Tik Tok, la pubblicità personalizzata e il Garante
Nel provvedimento adottato d’urgenza lo scorso 7 luglio, il Garante della Privacy aveva avvertito Tik Tok che, in assenza di un esplicito consenso, l’utilizzo dei dati personali archiviati nei dispositivi degli utenti per profilarli e inviare loro pubblicità personalizzata sarebbe stato illecito.
Tik Tok aveva infatti avviato una modifica della privacy policy sulla pubblicità “personalizzata” nella quale prevedeva come base giuridica per il trattamento dei dati non più il consenso degli interessati, ma “legittimi interessi” di Tik Tok e dei suoi partner. Il Garante Privacy ha dunque avviato subito un’istruttoria sulla modifica della privacy policy e ha chiesto informazioni al social network.

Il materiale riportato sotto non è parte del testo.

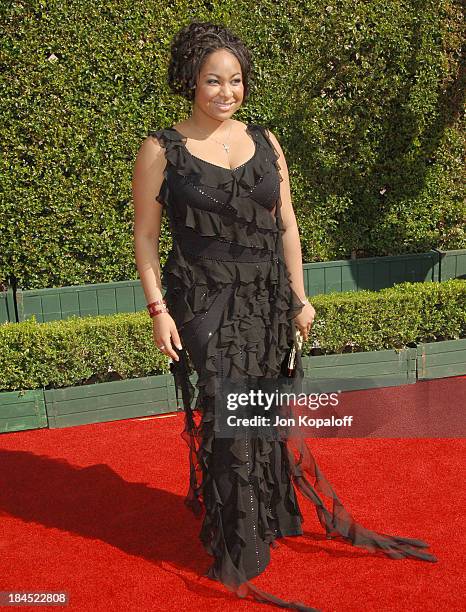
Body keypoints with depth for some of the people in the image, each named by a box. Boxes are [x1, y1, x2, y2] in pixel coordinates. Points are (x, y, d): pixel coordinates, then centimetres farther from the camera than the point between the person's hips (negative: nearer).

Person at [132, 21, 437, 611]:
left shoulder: (264, 141, 5)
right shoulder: (161, 149, -5)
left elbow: (286, 224, 8)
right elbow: (144, 235, -3)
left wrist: (299, 298, 6)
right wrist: (158, 308, -9)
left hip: (267, 302, 4)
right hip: (204, 307, -3)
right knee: (220, 424, 2)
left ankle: (272, 517, 41)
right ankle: (235, 552, 23)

Contrariamente a quanto sostenuto dalla piattaforma, che aveva individuato nel proprio legittimo interesse la base giuridica per il trattamento dati relativi alla fornitura di pubblicità, secondo il Garante Privacy questa attività sarebbe stata in contrasto con la direttiva “ePrivacy” del 2002 e con il Codice in materia di protezione dei dati personali.
«L’archiviazione di informazioni, o l’accesso a informazioni già archiviate, nell’apparecchiatura terminale di un abbonato o utente prevedono espressamente come base giuridica l’esclusivo consenso degli interessati», spiega il Garante.
Nell’avvertimento l’Autorità evidenziava anche il rischio che questa pubblicità potesse raggiungere i minori e i giovanissimi, considerata la difficoltà di Tik Tok e dei social network di accertare l’età minima per l’accesso alla piattaforma.
La violazione della direttiva “ePrivacy”, spiega ancora l’Autorità, ha consentito al Garante di intervenire direttamente e in via d’urgenza nei confronti di Tik Tok, al di fuori della procedura di cooperazione prevista dal Gdpr. Contestualmente l’Autorità aveva comunque informato la Data Protection Commission d’Irlanda, Paese in cui Tik Tok ha il proprio stabilimento principale, e il Comitato europeo per la protezione dei dati personali.